As Reeder headed that way, Bishop followed, saying, “Fine, but be careful. The Smiths, three houses down, have a mouthy little blue heeler. It’s penned up, but you might soil yourself if you’re not expecting that kind of welcome.”
“Yeah, I heard him earlier. Sounded like a bigger dog.”
“No, just a little son of a bitch, but a big pain in the ass.”
Reeder shot his friend an over-the-shoulder grin, his first in many hours, and ducked out into darkness.
“History and experience tell us that moral progress comes not in comfortable and complacent times, but out of trial and confusion.”
Gerald R. Ford, thirty-eighth President of the United States of America. Served 1974–1977. The only person to serve as both Vice President and President of the United States without being elected to either office.

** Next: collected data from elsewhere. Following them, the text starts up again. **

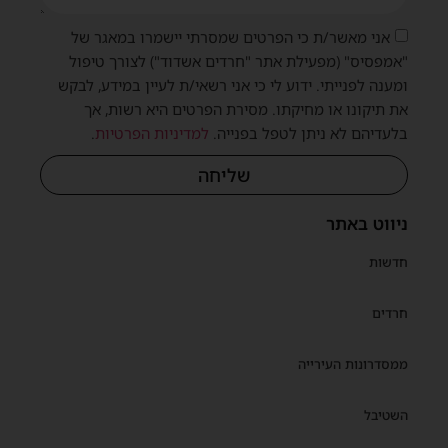
אני מאשר/ת כי הפרטים שמסרתי יישמרו במאגר של
"אמפסיס" (מפעילת אתר "חרדים אשדוד") לצורך טיפול
ומענה לפנייתי. ידוע לי כי אני רשאי/ת לעיין במידע, לבקש
את תיקונו או מחיקתו. מסירת הפרטים היא רשות, אך
בלעדיהם לא ניתן לטפל בפנייה.
למדיניות הפרטיות
.
שליחה
ניווט באתר
חדשות
חרדים
ממסדרונות העירייה
השטיבל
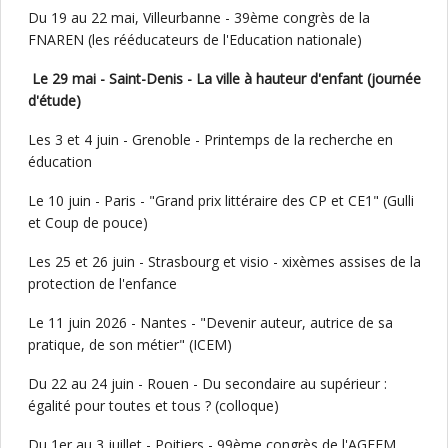
Du 19 au 22 mai, Villeurbanne - 39ème congrès de la
FNAREN (les rééducateurs de l'Education nationale)
Le 29 mai - Saint-Denis - La ville à hauteur d'enfant (journée
d'étude)
Les 3 et 4 juin - Grenoble - Printemps de la recherche en
éducation
Le 10 juin - Paris - "Grand prix littéraire des CP et CE1" (Gulli
et Coup de pouce)
Les 25 et 26 juin - Strasbourg et visio - xixèmes assises de la
protection de l'enfance
Le 11 juin 2026 - Nantes - "Devenir auteur, autrice de sa
pratique, de son métier" (ICEM)
Du 22 au 24 juin - Rouen - Du secondaire au supérieur :
égalité pour toutes et tous ? (colloque)
Du 1er au 3 juillet - Poitiers - 99ème congrès de l'AGEEM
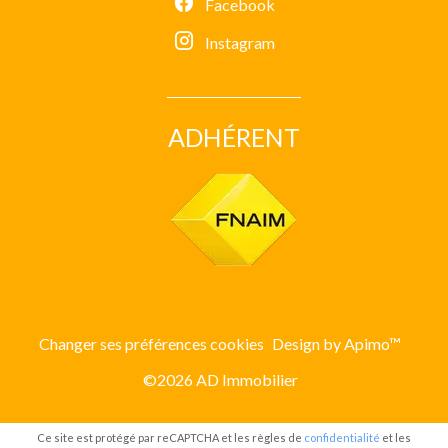
Facebook
Instagram
ADHÉRENT
Changer ses préférences cookies
Design by
Apimo™
©2026 AD Immobilier
Ce site est protégé par reCAPTCHA et les règles de
confidentialité
et les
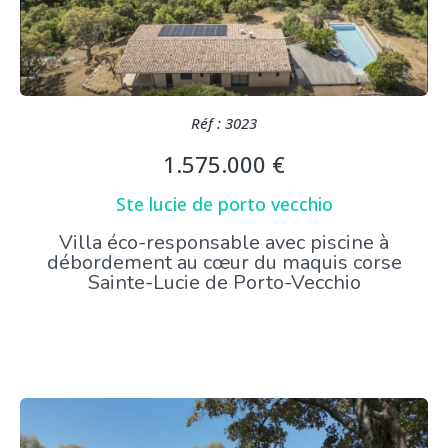
Réf : 3023
1.575.000 €
Ste lucie de porto vecchio
Villa éco-responsable avec piscine à
débordement au cœur du maquis corse
Sainte-Lucie de Porto-Vecchio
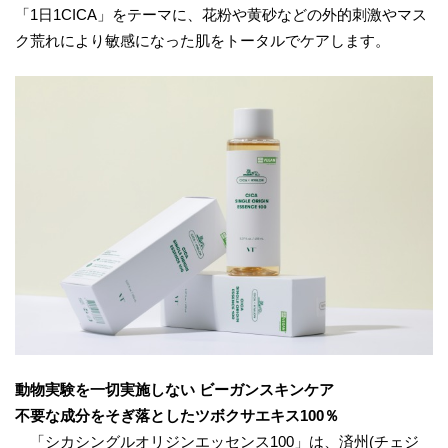
「1日1CICA」をテーマに、花粉や黄砂などの外的刺激やマス
ク荒れにより敏感になった肌をトータルでケアします。
動物実験を一切実施しない ビーガンスキンケア
不要な成分をそぎ落としたツボクサエキス100％
「シカシングルオリジンエッセンス100」は、済州(チェジ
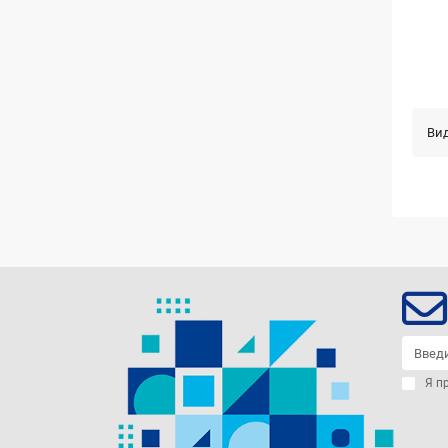
Вид
Я п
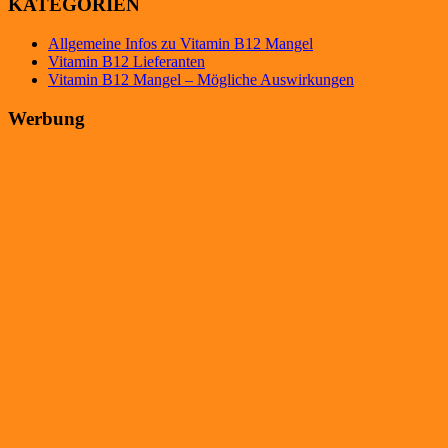
KATEGORIEN
Allgemeine Infos zu Vitamin B12 Mangel
Vitamin B12 Lieferanten
Vitamin B12 Mangel – Mögliche Auswirkungen
Werbung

Patti Rogers, in her favorite gray suit with a black silk blouse beneath, strode with purpose into the Special Situations bullpen at the J. Edgar Hoover Building. Though she’d barely slept, Rogers had been up early, ready to go — or anyway, ready after grabbing a tall coffee from the Starbucks in the lobby of her apartment building.
First order of business: talk to the team’s resident computer expert, Miggie Altuve, who was as good at his specialty as anybody the FBI had.

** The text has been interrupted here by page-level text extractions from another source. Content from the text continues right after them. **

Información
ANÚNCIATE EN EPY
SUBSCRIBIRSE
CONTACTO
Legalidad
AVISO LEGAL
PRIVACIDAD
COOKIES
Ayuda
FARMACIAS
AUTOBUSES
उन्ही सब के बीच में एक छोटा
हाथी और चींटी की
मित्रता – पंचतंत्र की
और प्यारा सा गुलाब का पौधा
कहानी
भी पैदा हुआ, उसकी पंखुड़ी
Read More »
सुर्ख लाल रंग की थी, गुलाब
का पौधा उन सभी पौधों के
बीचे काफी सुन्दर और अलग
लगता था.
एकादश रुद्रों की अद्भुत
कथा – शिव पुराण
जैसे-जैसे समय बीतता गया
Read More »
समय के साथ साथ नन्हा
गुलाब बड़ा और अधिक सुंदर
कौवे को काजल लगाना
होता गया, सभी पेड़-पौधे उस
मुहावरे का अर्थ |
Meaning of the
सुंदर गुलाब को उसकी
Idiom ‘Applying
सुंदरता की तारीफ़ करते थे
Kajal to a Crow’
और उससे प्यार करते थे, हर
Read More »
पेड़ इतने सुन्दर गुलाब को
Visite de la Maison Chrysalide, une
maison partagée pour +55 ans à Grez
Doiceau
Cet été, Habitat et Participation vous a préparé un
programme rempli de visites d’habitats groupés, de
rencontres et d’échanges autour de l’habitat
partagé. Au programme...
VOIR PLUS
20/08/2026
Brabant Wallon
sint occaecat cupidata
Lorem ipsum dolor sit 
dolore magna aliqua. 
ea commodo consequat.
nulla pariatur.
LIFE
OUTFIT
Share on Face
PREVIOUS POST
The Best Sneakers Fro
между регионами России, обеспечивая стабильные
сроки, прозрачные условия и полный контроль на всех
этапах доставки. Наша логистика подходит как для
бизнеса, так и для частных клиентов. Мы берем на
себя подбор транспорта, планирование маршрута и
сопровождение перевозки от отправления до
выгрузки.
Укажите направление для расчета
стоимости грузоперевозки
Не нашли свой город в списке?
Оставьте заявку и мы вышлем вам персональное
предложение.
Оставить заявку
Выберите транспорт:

He was in the office next to hers, at the back, first in, the other desks empty. He was using his private tablet, not his work computer. The small space had windows onto the street, his door always open because he could focus in a hurricane, and anyway, he was always welcome for more input.
“Hey you,” she said, strolling in without knocking on the jamb.
“Hey you,” he said, not looking up.
While his razor-cut hair was “Werewolves of London”-perfect, his navy suit coat was already draped haphazardly over the back of his desk chair, the sleeves of his white shirt rolled up a couple turns. Formerly a pudgy nerd, Miguel Altuve had lost weight and ditched his wire-frame glasses, but inside this handsome, diminutive man a nerd still lurked. Right now his eyes were red-rimmed — likely his contacts had been in too long — and his dark complexion looked uncharacteristically sallow.
She lowered herself into the chair alongside his desk. “How long have you been up?”
“Twenty-four... uh, twenty- six hours.”
She almost felt guilty, having dropped Reeder’s suspicions on Miggie last night... using the burner phone of course. Almost guilty.
“No sleep at all?” she asked.
“I was working,” he said, as if that explained it, and actually it did. “I napped for an hour or two. Hey, I’m fine. My blood is thirty percent caffeine.”
“How far did you get?”
“I’m still on Tony Evans.”
Her eyebrows tried to join each other. “You spent all night tracing an alias?”
He leaned back in his swivel chair. “That was part of it. But I was also looking into the fascinating life and times of Anthony J. Wooten.”
“And just who is Anthony J. Wooten?”
With a sly smile, Miggie said, “He and Tony Evans are one and the same... at least according to the fingerprints from the DC Homicide morgue.”
She was on the edge of her seat, like a kid at a horror movie. “What do we know about the late Mr. Wooten?”
“Ex-military. Black ops stuff in Afghanistan.”
“So, he’s CIA?”
“Not so you’d notice. But clearly an asset.”
She shifted in the chair. “Okay, back up. How do you even know Wooten did ‘black ops stuff in Afghanistan’? That’s got to be classified.”
“Oh, it is. Way down deep.”
“Then you found out how?”
He folded his arms, shook his head. “We’re in that if-I-told-you-I’d-have-to-kill-you area. Or even worse, if-I-told-you-they’d-have-to-kill-me.”
“Or both of us?”
He sighed and thought for a moment. Rocking a little, he said, “Let’s just say I know somebody who knows somebody who knows somebody who could get me the answers we wanted.” He stopped rocking. “Are you planning to take this to court?”
“Not in the immediate future.”
He started rocking again. “Then we’re on a need-to-know basis... and you don’t need to know.”